Numerical computation for entropy generation in Darcy-Forchheimer transport of hybrid nanofluids with Cattaneo-Christov double-diffusion

Purpose The purpose of this study is to investigate the Cattaneo-Christov double diffusion, multiple slips and Darcy-Forchheimer's effects on entropy optimized and thermally radiative flow, thermal and mass transport of hybrid nanoliquids past stretched cylinder subject to viscous dissipation and Arrhenius activation energy. Design/methodology/approach The presented flow problem consists of the flow, heat and mass transportation of hybrid nanofluids. This model is featured with Casson fluid model and Darcy-Forchheimer model. Heat and mass transportations are represented with Cattaneo-Christov double diffusion and viscous dissipation models. Multiple slip (velocity, thermal and solutal) mechanisms are adopted. Arrhenius activation energy is considered. For graphical and numerical data, the bvp4c scheme in MATLAB computational tool along with the shooting method is used.

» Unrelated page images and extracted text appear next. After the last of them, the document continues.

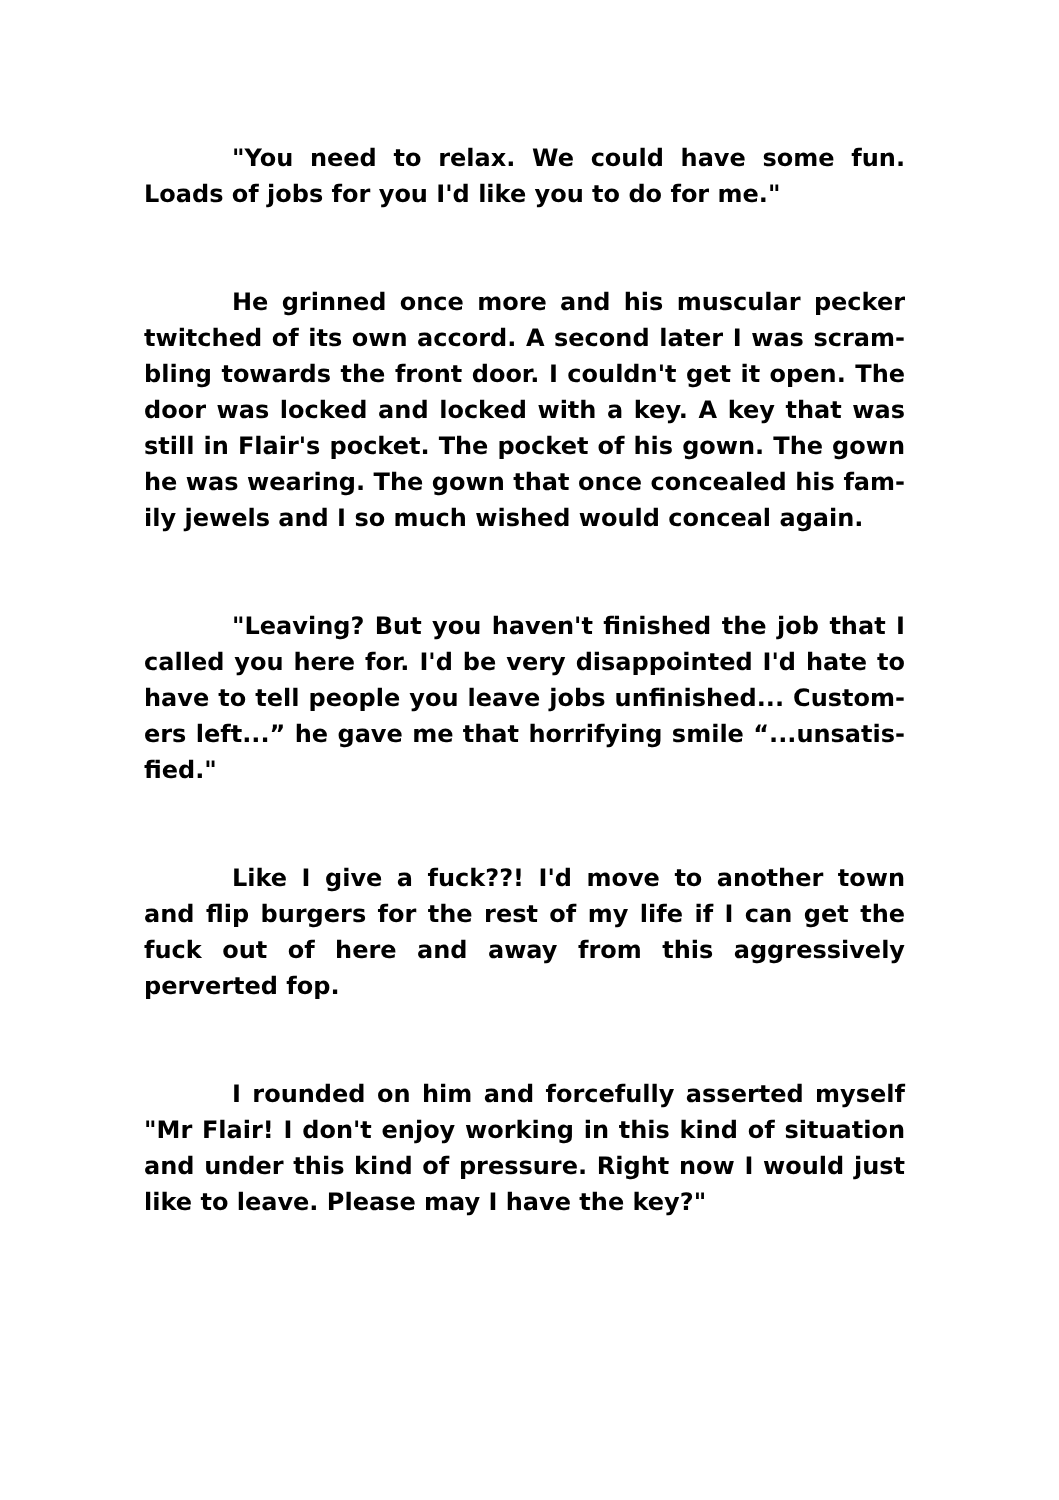"You need to relax. We could have some fun. Loads of jobs for you I'd like you to do for me."
He grinned once more and his muscular pecker twitched of its own accord. A second later I was scram­bling towards the front door. I couldn't get it open. The door was locked and locked with a key. A key that was still in Flair's pocket. The pocket of his gown. The gown he was wearing. The gown that once concealed his fam­ily jewels and I so much wished would conceal again.
"Leaving? But you haven't finished the job that I called you here for. I'd be very disappointed I'd hate to have to tell people you leave jobs unfinished... Custom­ers left...” he gave me that horrifying smile “...unsatis­fied."
Like I give a fuck??! I'd move to another town and flip burgers for the rest of my life if I can get the fuck out of here and away from this aggressively perverted fop.
I rounded on him and forcefully asserted myself "Mr Flair! I don't enjoy working in this kind of situation and under this kind of pressure. Right now I would just like to leave. Please may I have the key?"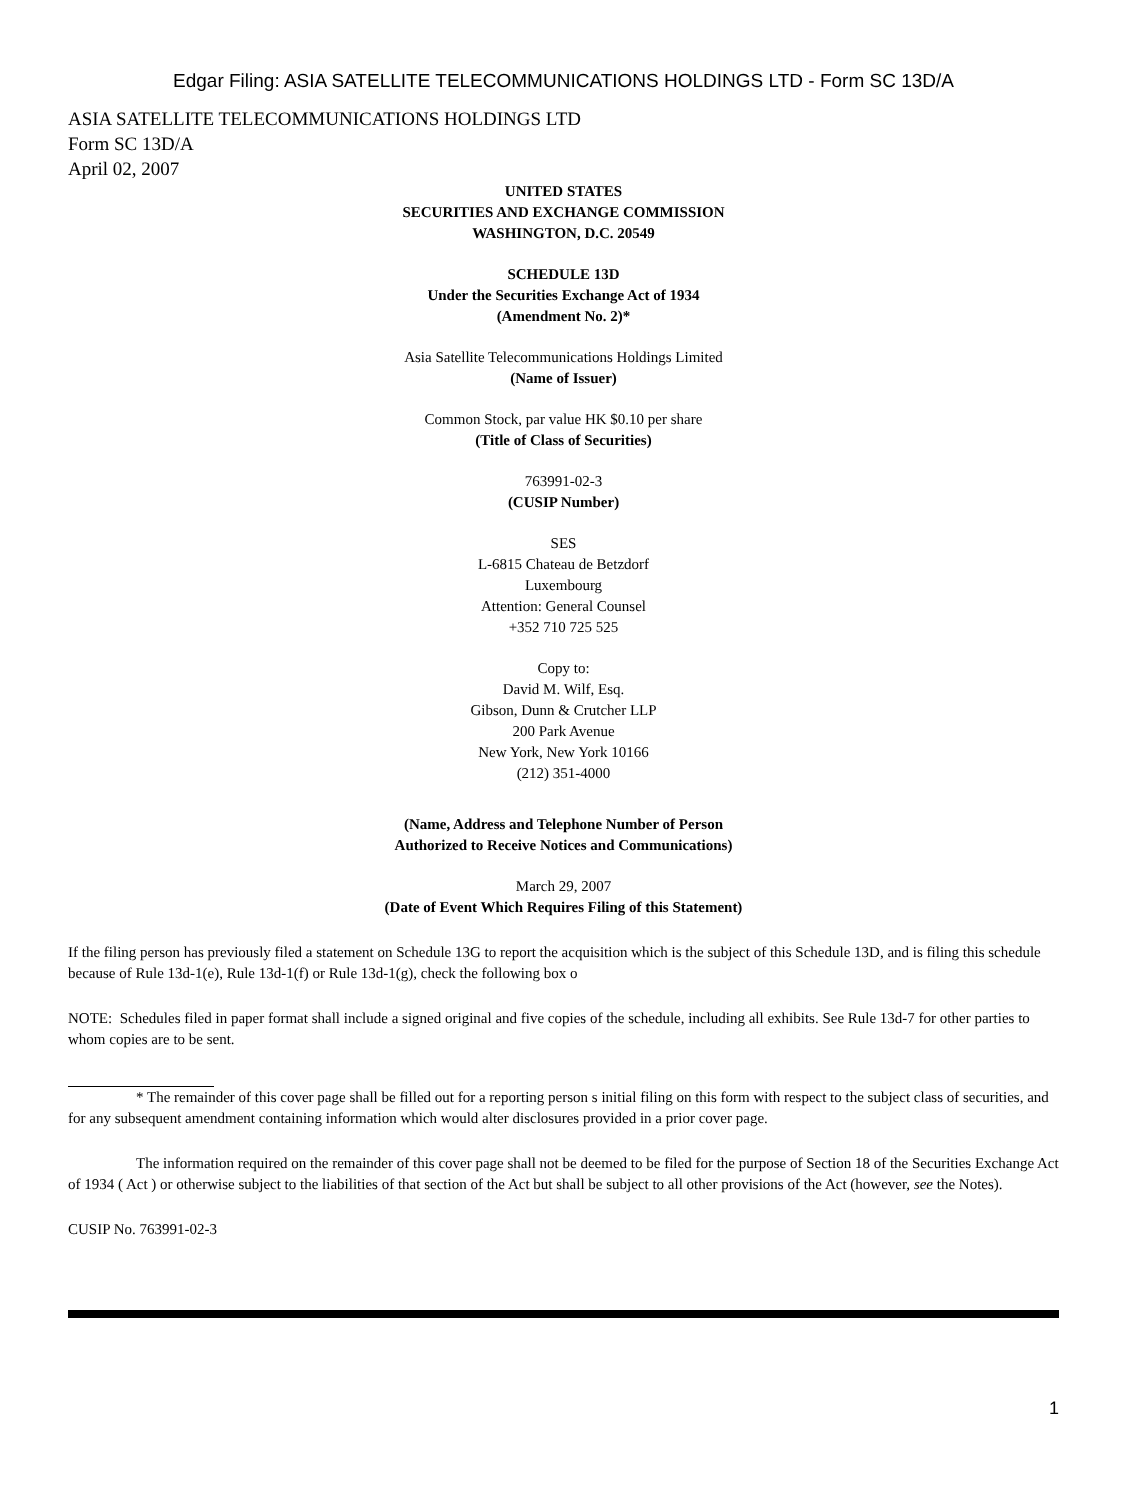Edgar Filing: ASIA SATELLITE TELECOMMUNICATIONS HOLDINGS LTD - Form SC 13D/A
ASIA SATELLITE TELECOMMUNICATIONS HOLDINGS LTD
Form SC 13D/A
April 02, 2007
UNITED STATES
SECURITIES AND EXCHANGE COMMISSION
WASHINGTON, D.C. 20549
SCHEDULE 13D
Under the Securities Exchange Act of 1934
(Amendment No. 2)*
Asia Satellite Telecommunications Holdings Limited
(Name of Issuer)
Common Stock, par value HK $0.10 per share
(Title of Class of Securities)
763991-02-3
(CUSIP Number)
SES
L-6815 Chateau de Betzdorf
Luxembourg
Attention: General Counsel
+352 710 725 525
Copy to:
David M. Wilf, Esq.
Gibson, Dunn & Crutcher LLP
200 Park Avenue
New York, New York 10166
(212) 351-4000
(Name, Address and Telephone Number of Person
Authorized to Receive Notices and Communications)
March 29, 2007
(Date of Event Which Requires Filing of this Statement)
If the filing person has previously filed a statement on Schedule 13G to report the acquisition which is the subject of this Schedule 13D, and is filing this schedule because of Rule 13d-1(e), Rule 13d-1(f) or Rule 13d-1(g), check the following box o
NOTE: Schedules filed in paper format shall include a signed original and five copies of the schedule, including all exhibits. See Rule 13d-7 for other parties to whom copies are to be sent.
* The remainder of this cover page shall be filled out for a reporting person s initial filing on this form with respect to the subject class of securities, and for any subsequent amendment containing information which would alter disclosures provided in a prior cover page.
The information required on the remainder of this cover page shall not be deemed to be filed for the purpose of Section 18 of the Securities Exchange Act of 1934 ( Act ) or otherwise subject to the liabilities of that section of the Act but shall be subject to all other provisions of the Act (however, see the Notes).
CUSIP No. 763991-02-3
1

Findings Amplifying curvature parameter upgrades the fluid velocity while that of porosity parameter and velocity slip parameter whittles down it. Growing mixed convection parameter, curvature parameter, Forchheimer number, thermally stratified parameter intensifies fluid temperature. The rise in curvature parameter and porosity parameter enhances the solutal field distribution. Surface viscous drag gets controlled with the rising of the Casson parameter which justifies the consideration of the Casson model. Entropy generation number and Bejan number upgrades due to growth in diffusion parameter while that enfeeble with a hike in temperature difference parameter. Originality/value To the best of the authors' knowledge, this research study is yet to be available in the existing literature.

Automated summary

This study investigates the effects of Cattaneo-Christov double diffusion, multiple slips, and Darcy-Forchheimer on entropy optimized and thermally radiative flow, thermal and mass transport of hybrid nanoliquids past a stretched cylinder. The research presents a model featuring the Casson fluid model and Darcy-Forchheimer model, and uses numerical methods to analyze the results, showing that curvature parameters affect fluid velocity, and other parameters have varying effects on temperature and solutal field distribution.